Here is what I've tried that works for apt-get but not r-packges. I've also tried with the install2.r script.

# syntax=docker/dockerfile:experimental
FROM rocker/tidyverse
RUN rm -f /etc/apt/apt.conf.d/docker-clean; echo 'Binary::apt::APT::Keep-Downloaded-Packages "true";' > /etc/apt/apt.conf.d/keep-cache
RUN --mount=type=cache,target=/var/cache/apt --mount=type=cache,target=/var/lib/apt \
  apt update && apt install -y gcc \
      zsh \
      vim

COPY ./requirements.R .
RUN --mount=type=cache,target=/usr/local/lib/R/site-library Rscript ./requirements.R

I think I don't understand:

  1. How buildkit works. Does it do the building of containers inside a container? ie the cache path is on the 'build container'?
  2. What one needs to specify as the target for R to notice that it already has downloaded (and possibly built).

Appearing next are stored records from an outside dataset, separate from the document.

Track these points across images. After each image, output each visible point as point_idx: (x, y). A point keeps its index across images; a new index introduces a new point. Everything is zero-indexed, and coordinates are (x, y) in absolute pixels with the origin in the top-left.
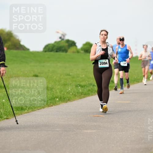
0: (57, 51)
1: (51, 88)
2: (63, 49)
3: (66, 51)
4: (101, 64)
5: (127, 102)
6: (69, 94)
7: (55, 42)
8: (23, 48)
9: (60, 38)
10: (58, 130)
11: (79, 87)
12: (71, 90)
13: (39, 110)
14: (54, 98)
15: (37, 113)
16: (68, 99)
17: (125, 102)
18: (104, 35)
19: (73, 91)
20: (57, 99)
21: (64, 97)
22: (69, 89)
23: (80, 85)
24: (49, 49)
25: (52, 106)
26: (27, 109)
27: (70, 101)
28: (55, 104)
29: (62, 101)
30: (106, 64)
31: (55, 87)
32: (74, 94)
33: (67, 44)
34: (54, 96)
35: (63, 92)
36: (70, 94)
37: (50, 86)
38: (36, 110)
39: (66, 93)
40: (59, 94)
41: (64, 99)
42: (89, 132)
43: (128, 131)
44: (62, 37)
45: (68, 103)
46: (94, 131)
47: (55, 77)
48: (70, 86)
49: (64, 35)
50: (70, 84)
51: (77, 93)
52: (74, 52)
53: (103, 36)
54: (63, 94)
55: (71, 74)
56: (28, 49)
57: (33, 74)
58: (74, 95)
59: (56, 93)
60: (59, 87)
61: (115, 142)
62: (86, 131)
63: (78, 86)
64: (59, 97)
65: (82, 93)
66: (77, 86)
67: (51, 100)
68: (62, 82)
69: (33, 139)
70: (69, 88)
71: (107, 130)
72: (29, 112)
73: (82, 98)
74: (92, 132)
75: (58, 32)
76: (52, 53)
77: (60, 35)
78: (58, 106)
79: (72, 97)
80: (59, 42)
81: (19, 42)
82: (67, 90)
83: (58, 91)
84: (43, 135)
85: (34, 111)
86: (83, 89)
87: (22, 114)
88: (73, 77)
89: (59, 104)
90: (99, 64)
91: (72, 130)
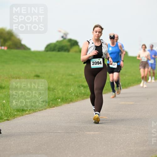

I suspect that it has something to do with the keep.source command when installing an R package, as discussed in this question

jameshowison
  • 151
  • 8
  • Still figuring this out. But it seems like renv is going to be relevant here, as it provides a cache, but it seems to want to link at container run time rather than at build time, assuming that the cache is on the host machine rather than the buildx building container https://rstudio.github.io/renv/articles/docker.html – jameshowison Feb 27 '20 at 23:37
  • hi @jameshowison, did you find out how to do this? I'm completely new to this, and wanted to know if there is a working solution that can save time by using some type of r package install cache. – Spencer Trinh Dec 27 '20 at 20:30
  • This is as far as I got: https://github.com/howisonlab/test_repo_buildx_renv I think the binder people are working towards this as well. – jameshowison Dec 29 '20 at 15:15
  • thanks for sharing! – Spencer Trinh Dec 29 '20 at 23:47

0 Answers0